Why are you doing that?

It's so easy to get into a slump, to stop pushing yourself and just coast. This happens often because we forget why we do something. Habits are great, but sometimes you need to revisit what the purpose is of those habits.

You start to lose focus when your unclear on your reason for doing something. When you start to give yourself permission to slack off, to not concentrate so well, to not work as hard, then it's way too easy to continue that way. It becomes very difficult to get yourself back to where you were with routines, schedules and hard work. So keep in mind why you have developed these habits, and that will make it easier to stick with your resolutions.

Procrastination Say “Hello!” to Execution

I’d always thought of myself as great at execution and I’d never considered that I could be inclined to procrastinate Unfortunately, I began to notice a pattern in my life where I constantly had a number of projects that I wasn’t completing. After some analytical thought, I realized I did indeed subtly procrastinate.

I have always loved busy work because it gives me a sense of accomplishment. So every day I would complete all the quick and simple tasks first because it felt more like achievement when I had checked off a long list of things rather than having tackled a large pending project. Although, I was working hard, at the end of the day I would have completed many tasks, but none were truly worthwhile. I had spent my whole day feeling delightfully productive, and yet had actually been frittering away my time!
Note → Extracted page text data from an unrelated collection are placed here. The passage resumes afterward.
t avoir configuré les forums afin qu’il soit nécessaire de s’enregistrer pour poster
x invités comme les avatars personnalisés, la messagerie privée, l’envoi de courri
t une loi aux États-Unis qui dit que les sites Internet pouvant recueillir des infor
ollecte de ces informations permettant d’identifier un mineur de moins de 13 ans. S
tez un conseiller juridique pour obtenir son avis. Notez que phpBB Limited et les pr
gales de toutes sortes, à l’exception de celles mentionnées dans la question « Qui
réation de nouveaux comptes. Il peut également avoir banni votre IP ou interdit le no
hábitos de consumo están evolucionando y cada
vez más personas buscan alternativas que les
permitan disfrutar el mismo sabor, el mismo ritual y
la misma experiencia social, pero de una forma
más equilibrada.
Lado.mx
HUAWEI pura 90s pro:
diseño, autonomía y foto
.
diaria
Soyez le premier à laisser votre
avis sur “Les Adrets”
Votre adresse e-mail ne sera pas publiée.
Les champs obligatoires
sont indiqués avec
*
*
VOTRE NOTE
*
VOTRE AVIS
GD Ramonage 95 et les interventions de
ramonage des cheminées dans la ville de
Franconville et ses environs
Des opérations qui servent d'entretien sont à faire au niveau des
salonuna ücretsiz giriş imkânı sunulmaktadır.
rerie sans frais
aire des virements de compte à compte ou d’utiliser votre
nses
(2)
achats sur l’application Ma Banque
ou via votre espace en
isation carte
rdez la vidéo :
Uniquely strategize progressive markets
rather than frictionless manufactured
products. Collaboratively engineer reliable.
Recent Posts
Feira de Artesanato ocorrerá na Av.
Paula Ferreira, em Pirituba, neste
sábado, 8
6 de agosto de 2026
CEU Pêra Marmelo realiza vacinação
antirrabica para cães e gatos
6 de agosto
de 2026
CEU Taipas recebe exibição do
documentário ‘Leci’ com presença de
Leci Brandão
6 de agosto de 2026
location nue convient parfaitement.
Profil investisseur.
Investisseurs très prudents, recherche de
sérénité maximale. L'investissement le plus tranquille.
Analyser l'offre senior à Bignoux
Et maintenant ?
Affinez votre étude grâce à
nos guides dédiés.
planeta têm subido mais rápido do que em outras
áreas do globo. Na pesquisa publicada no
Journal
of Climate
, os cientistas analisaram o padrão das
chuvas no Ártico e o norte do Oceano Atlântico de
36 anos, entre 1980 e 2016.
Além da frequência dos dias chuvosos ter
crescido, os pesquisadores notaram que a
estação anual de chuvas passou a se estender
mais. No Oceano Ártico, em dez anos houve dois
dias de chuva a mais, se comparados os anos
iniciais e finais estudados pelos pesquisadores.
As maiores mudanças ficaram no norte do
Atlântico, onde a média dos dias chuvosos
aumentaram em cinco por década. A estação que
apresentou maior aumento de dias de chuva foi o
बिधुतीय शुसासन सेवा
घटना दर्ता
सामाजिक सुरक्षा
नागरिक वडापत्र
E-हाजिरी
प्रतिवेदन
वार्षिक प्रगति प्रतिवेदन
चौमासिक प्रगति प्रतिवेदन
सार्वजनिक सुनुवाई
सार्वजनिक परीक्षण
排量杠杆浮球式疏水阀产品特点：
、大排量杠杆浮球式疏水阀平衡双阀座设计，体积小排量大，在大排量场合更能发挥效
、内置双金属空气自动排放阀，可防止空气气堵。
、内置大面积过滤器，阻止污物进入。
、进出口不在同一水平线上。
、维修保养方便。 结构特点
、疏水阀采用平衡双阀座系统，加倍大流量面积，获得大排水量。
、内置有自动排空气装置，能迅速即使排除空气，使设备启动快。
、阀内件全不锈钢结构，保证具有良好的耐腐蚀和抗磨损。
I want to use my time wisely and do meaningful work rather than pointless tasks, so I came up with a solution.....

  One Important Thing:

I started by setting a rule for myself, to pick one important thing to do each day. Regardless of what my schedule was, I would designate a chunk of time to tackle that job. At the end of each day, I’d completed at least one valuable task. This helped to instill the idea of a hierarchy of work. Some projects are more important than others, and i needed to identify those and prioritize them.

Set Deadlines.

Next I set deadlines. Instead of allowing projects to remain uncompleted for long periods of time, there was now a specific date for it to be finished. For me it was as simple as deciding when, telling a friend (accountability) and setting a reminder in my google calendar. With a pending deadline, I tended to prioritize better, and just attack projects instead of leaving them looming.

Recap: To avoid procrastination you need to establish good habits for execution and time management. These two simple methods have helped me immensely with accomplishing difficult or time consuming work and developing those good habits.